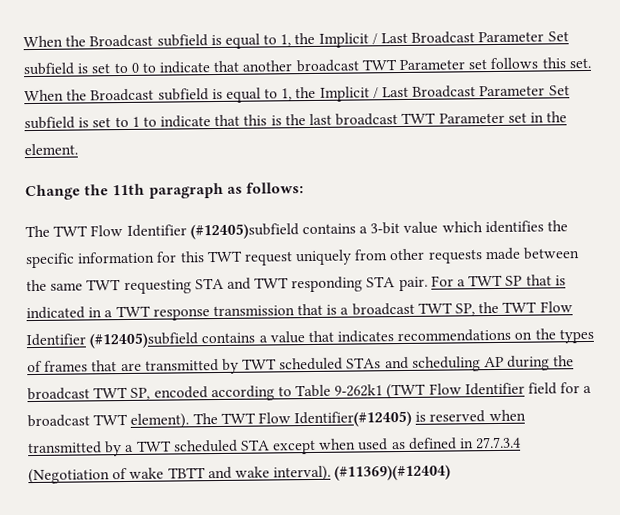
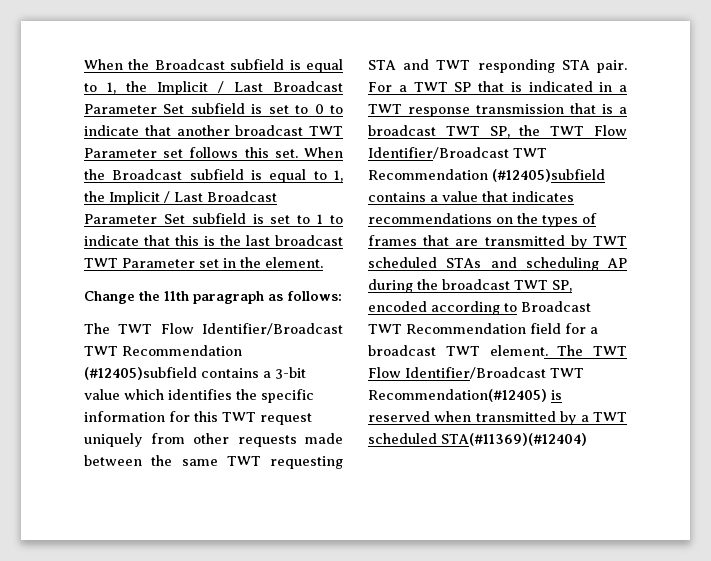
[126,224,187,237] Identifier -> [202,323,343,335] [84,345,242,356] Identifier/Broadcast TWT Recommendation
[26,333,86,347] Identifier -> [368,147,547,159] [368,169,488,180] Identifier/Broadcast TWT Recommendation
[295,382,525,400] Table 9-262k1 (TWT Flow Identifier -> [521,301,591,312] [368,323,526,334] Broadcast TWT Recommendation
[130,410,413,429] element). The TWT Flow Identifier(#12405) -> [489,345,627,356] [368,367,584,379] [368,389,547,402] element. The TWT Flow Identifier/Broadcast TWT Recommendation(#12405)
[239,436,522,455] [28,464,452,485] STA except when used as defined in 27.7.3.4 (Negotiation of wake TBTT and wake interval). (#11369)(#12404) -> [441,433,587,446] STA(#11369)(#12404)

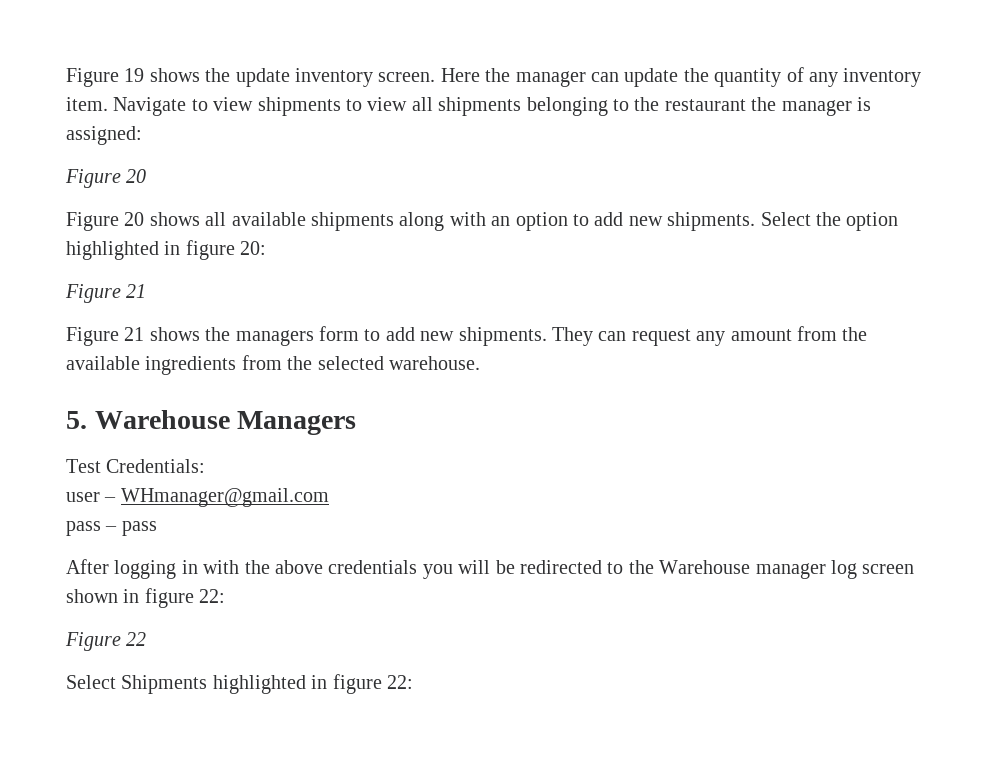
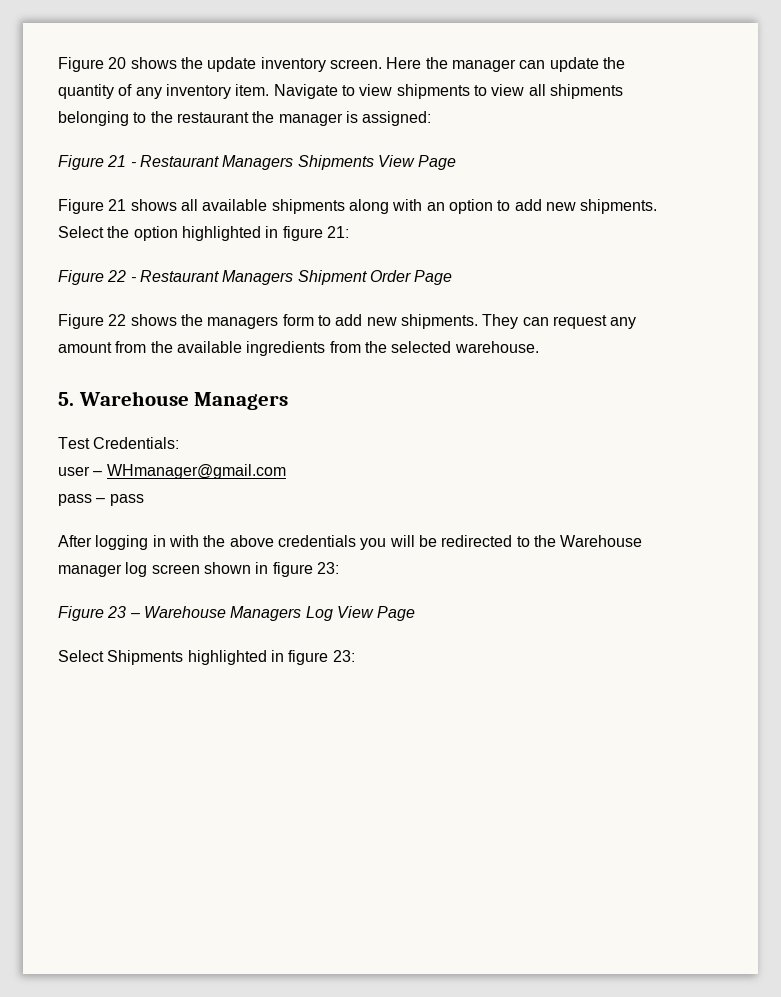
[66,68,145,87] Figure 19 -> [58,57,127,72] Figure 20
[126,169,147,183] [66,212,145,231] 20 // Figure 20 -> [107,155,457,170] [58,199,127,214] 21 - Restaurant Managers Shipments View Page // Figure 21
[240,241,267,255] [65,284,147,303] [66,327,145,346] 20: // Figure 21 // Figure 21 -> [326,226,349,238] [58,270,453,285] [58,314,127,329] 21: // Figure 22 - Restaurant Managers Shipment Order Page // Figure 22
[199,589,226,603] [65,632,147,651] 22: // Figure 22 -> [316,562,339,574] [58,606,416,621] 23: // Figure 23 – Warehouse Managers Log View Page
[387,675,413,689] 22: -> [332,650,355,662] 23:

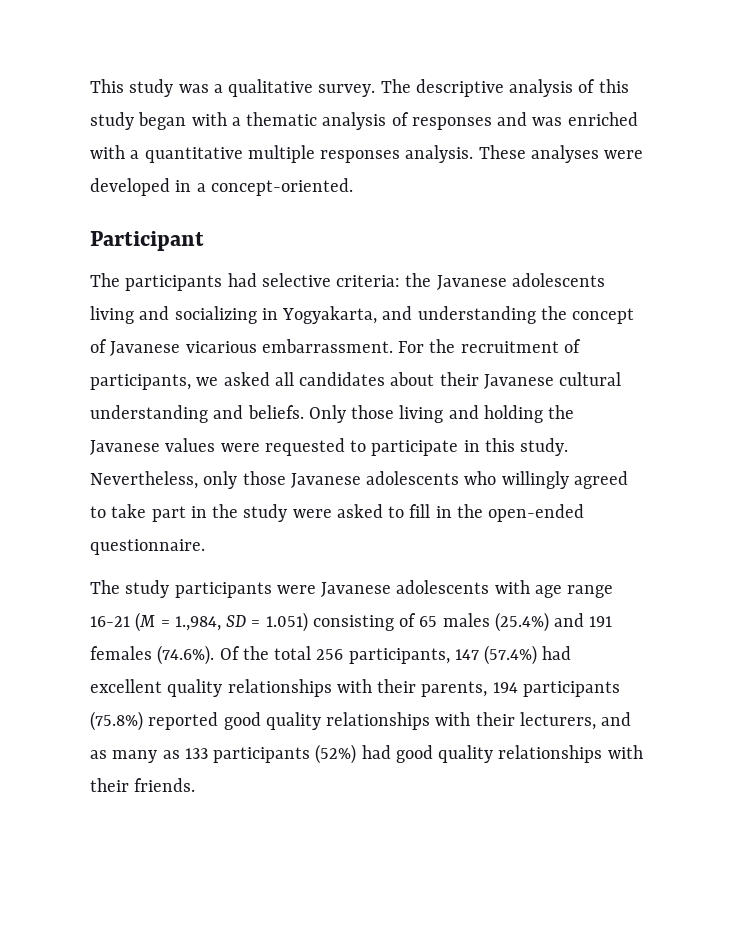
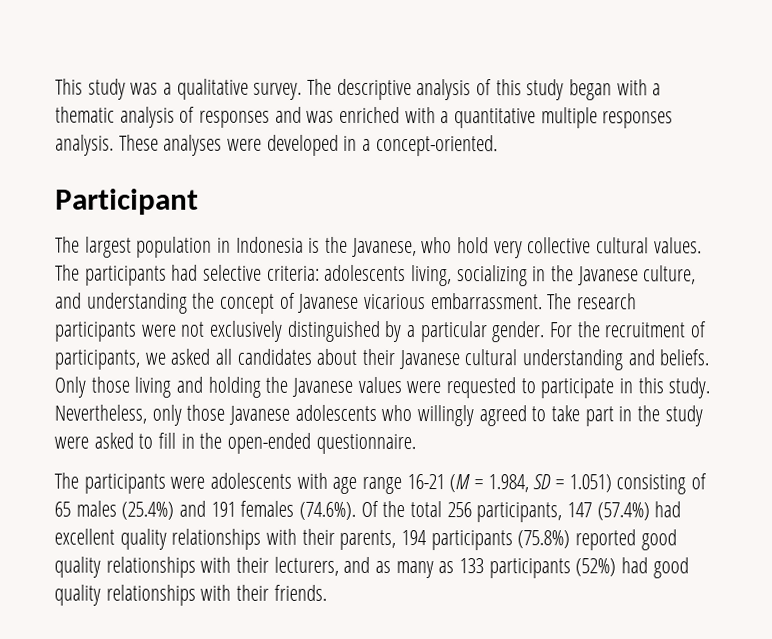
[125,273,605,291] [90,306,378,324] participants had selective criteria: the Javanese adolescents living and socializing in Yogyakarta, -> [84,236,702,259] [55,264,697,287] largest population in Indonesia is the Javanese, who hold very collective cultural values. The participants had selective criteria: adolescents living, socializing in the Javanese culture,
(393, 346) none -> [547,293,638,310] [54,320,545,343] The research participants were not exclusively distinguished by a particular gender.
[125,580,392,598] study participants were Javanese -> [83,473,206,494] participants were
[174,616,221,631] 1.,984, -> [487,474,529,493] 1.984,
· · · · · · ·
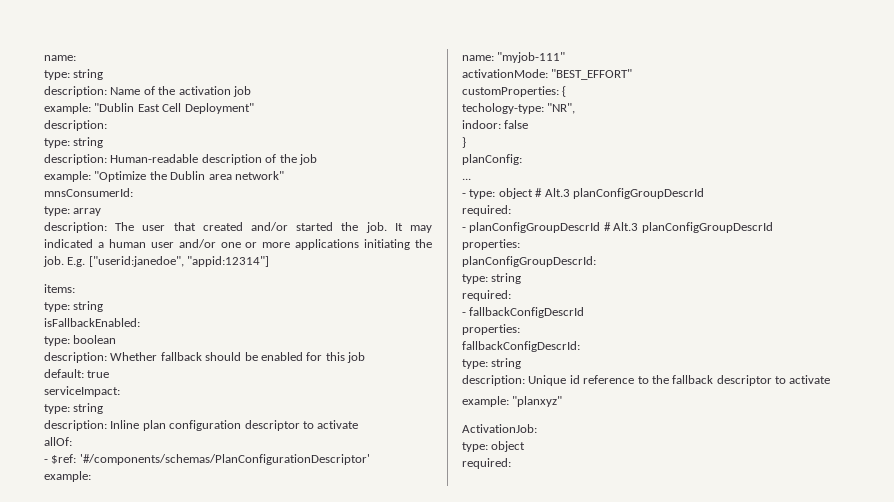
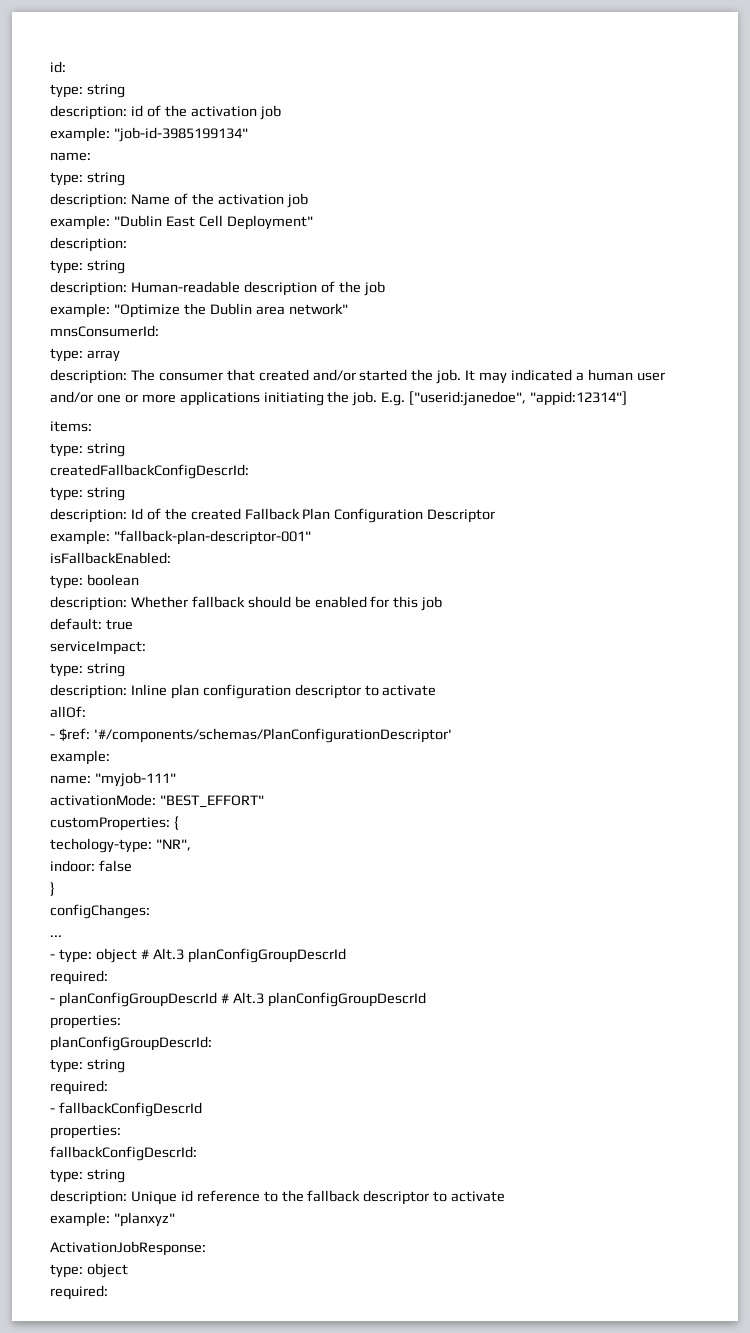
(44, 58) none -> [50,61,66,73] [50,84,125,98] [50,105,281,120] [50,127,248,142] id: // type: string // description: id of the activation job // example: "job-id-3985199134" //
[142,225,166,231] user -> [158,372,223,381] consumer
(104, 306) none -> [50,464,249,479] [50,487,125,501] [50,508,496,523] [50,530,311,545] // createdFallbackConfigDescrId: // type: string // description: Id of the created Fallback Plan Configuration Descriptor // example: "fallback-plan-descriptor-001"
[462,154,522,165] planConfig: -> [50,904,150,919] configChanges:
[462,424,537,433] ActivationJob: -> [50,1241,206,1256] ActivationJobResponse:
· · · · · · ·
In the records above, locate the lines holding the word "description". Copy each of them.

(44, 58) none -> [50,61,66,73] [50,84,125,98] [50,105,281,120] [50,127,248,142] id: // type: string // description: id of the activation job // example: "job-id-3985199134" //
(104, 306) none -> [50,464,249,479] [50,487,125,501] [50,508,496,523] [50,530,311,545] // createdFallbackConfigDescrId: // type: string // description: Id of the created Fallback Plan Configuration Descriptor // example: "fallback-plan-descriptor-001"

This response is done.